There's no sure fire way of spotting the fraud, but alarm bells should ring if the driver appears to have caused the accident for no apparent reason; if they have been behaving oddly – such as following you before the crash; they have already prepared details to swap with you; or the car is packed with people (who were likely to have been paid to be passengers and might later claim for injuries).
If you're suspicious, don't tackle them at the scene. Try to take photos of the damage and get a description of the driver, count the number of people in the car, and ask people nearby if they will be an independent witness. Then contact your insurer and the police to alert them of your suspicions.
If you're a victim it will cost you time, energy and distress sorting out your own car, and you may lose your no claims bonus. But you don't have to be involved in a crash to be a victim.
When Judge Bernard Lever spoke at Patel's trial he said: "This kind of fraud costs the industry £1.9 billion and this adds about £49 on every single motorist's insurance premium."
The fact that these gangs exist is clearly not the fault of the authorities. But the way the system makes so much money for so many people means it is ripe for exploitation. Claims management in particular is a massively growing industry within the UK.

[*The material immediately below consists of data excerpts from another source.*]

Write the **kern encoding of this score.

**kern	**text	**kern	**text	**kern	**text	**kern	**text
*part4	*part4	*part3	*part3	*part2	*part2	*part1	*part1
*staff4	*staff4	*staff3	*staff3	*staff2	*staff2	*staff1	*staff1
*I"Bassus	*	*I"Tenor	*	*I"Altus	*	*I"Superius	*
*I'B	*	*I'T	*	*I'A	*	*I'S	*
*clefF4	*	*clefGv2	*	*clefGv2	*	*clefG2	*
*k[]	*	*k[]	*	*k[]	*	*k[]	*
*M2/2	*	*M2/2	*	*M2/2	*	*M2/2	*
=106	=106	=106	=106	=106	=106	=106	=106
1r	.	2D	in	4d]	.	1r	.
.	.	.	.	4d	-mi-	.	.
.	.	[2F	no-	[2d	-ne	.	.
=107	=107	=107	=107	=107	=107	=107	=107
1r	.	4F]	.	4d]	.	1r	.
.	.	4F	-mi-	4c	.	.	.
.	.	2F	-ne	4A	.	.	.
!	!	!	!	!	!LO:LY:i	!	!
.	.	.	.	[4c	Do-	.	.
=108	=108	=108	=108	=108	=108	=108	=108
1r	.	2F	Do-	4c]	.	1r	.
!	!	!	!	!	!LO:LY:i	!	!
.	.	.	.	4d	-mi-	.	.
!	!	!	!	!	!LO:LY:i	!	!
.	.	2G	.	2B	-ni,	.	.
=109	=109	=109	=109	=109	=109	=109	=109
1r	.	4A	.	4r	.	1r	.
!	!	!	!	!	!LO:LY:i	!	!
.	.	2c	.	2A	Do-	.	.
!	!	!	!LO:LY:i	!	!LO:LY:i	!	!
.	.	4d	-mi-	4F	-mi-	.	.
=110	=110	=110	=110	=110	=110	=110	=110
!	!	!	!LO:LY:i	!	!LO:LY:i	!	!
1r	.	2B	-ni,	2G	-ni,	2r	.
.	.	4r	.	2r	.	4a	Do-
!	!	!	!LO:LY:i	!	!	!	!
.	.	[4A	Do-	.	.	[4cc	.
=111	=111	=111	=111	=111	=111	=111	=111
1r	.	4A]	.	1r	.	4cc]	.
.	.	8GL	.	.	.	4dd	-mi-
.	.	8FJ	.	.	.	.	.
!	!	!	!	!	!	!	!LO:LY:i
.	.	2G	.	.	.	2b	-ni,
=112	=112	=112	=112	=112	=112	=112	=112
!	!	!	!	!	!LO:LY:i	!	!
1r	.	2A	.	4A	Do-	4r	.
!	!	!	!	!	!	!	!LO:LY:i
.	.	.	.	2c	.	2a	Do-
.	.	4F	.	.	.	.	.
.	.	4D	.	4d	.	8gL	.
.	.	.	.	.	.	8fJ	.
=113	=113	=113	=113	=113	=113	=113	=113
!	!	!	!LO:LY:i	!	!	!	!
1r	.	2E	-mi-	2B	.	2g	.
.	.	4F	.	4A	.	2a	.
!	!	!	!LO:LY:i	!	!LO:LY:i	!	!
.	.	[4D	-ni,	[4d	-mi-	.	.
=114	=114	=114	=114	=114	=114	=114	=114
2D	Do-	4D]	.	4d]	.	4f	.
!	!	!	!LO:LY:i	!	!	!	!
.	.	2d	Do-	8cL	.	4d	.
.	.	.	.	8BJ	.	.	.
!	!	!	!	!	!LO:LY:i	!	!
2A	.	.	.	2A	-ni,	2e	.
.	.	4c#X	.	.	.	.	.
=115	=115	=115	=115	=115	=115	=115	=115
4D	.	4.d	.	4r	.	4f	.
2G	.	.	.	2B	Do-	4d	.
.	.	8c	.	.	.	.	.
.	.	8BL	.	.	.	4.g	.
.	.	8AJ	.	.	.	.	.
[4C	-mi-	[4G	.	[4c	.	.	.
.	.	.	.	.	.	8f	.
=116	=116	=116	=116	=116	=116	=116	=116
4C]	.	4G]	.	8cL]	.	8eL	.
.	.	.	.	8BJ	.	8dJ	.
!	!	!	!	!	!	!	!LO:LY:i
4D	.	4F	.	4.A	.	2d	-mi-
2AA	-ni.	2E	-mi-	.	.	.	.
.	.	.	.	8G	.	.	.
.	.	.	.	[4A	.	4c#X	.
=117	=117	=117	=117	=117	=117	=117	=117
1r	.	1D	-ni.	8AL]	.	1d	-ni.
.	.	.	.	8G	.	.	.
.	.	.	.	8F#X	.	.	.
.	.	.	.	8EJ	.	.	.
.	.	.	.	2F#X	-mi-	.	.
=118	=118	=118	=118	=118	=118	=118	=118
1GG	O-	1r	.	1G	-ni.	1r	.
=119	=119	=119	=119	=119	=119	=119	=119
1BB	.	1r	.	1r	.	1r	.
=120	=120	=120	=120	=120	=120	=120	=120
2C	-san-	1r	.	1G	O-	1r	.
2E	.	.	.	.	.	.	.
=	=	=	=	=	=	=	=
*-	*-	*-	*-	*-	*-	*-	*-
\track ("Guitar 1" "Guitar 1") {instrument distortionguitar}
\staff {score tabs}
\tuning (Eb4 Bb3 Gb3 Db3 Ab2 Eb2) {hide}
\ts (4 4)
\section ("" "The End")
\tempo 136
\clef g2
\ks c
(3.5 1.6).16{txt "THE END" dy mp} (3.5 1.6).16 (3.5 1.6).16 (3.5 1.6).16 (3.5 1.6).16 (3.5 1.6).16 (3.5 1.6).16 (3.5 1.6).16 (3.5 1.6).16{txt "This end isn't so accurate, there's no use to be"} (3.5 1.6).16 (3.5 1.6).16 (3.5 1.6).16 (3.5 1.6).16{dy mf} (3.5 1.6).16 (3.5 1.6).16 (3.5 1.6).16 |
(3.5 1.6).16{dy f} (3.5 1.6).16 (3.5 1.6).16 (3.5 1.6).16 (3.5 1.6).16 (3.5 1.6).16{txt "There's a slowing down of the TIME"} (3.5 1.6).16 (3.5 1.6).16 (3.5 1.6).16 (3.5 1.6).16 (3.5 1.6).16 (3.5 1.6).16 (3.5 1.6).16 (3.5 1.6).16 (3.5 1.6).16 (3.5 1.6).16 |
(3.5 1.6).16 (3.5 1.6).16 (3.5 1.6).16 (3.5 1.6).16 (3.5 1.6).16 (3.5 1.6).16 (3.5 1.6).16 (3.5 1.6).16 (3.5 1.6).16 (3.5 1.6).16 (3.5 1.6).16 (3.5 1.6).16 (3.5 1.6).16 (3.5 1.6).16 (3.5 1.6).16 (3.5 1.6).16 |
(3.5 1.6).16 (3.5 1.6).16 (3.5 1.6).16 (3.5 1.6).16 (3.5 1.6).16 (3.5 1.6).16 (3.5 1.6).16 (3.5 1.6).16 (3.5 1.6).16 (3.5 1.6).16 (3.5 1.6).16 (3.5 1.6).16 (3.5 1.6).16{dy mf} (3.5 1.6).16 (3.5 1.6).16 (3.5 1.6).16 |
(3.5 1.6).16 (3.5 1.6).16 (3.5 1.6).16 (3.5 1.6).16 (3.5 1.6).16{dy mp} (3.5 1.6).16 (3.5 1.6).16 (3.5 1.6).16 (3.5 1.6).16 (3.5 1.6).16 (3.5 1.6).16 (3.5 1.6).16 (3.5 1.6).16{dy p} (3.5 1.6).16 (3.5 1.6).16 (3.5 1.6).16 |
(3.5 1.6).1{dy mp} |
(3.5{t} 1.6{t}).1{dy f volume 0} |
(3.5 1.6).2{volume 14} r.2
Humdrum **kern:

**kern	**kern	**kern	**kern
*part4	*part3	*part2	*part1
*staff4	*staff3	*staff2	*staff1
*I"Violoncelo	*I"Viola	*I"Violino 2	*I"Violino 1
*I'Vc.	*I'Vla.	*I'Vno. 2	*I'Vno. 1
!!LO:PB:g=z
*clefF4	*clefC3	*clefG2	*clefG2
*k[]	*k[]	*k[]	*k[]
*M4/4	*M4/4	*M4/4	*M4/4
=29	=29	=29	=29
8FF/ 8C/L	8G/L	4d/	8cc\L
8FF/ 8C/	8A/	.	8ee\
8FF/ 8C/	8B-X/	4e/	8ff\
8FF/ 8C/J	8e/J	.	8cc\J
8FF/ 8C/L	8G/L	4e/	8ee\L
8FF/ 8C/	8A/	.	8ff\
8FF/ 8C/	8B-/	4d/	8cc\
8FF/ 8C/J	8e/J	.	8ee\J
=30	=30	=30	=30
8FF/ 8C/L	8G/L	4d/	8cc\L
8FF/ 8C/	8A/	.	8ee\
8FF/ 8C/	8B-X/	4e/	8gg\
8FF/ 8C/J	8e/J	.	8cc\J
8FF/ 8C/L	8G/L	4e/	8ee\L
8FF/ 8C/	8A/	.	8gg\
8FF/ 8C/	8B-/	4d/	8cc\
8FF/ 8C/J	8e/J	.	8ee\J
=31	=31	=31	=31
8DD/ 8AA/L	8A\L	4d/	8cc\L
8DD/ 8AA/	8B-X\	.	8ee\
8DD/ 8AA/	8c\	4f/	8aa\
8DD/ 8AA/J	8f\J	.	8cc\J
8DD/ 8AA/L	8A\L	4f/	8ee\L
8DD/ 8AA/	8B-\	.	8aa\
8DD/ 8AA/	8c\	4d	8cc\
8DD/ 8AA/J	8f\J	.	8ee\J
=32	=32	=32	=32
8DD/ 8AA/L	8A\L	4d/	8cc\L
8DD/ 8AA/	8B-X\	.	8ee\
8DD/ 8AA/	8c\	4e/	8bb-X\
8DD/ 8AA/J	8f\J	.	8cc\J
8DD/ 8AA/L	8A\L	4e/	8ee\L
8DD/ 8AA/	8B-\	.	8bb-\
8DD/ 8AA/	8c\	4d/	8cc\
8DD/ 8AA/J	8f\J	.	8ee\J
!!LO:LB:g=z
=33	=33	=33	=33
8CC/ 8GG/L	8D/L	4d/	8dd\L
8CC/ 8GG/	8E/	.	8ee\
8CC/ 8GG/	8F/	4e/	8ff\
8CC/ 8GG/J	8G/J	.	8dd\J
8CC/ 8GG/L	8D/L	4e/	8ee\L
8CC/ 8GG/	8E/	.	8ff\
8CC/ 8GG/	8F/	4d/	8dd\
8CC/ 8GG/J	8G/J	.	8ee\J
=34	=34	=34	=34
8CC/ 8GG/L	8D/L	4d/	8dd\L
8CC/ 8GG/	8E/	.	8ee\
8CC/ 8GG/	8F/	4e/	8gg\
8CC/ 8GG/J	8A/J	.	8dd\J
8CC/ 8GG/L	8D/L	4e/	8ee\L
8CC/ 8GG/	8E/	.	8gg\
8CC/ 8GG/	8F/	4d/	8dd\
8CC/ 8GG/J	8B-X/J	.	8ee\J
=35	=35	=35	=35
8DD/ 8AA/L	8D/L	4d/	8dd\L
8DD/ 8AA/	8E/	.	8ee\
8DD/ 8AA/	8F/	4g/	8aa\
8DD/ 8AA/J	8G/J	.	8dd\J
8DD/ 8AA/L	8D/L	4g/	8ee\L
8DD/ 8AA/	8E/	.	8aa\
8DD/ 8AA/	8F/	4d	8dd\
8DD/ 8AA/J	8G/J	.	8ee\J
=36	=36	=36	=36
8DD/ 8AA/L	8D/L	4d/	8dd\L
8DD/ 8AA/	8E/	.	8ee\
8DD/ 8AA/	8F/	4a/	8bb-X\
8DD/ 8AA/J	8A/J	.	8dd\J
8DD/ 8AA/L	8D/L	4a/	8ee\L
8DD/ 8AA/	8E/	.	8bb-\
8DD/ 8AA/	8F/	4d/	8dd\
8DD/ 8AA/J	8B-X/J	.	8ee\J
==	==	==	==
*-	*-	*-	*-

The government's Claims Management Regulation Unit lists 2,460 authorised claims firms, and it acknowledges there may be plenty more operating unlawfully without authorisation.
The cash-for-crash fraud seems to be playing itself out. The custodial sentences, high-profile trials, and the fact that the insurance industry is working with the police to crack down on the crimes may be enough to deter.
However, the claims management firms remain vulnerable to infiltration from criminals, who may devise further variations on the theme, as long as they are allowed to make so much money from misfortune.
No claims bonus
A discount on a car insurance premium as a reward for having not made a claim on the policy. The NCB is earned for every year of claim-free driving; a driver will earn another year’s NCB to a maximum of five years. The actual discount on the insurance premium will depend on the insurer. If you make a claim, your insurance company may reduce your discount by a number of years so you have to “earn” these over again or it may revoke the NCB entirely. Motorists can generally transfer their NCB across to another insurer and can pay an additional premium to protect it so should they have an accident, the NCB remains intact.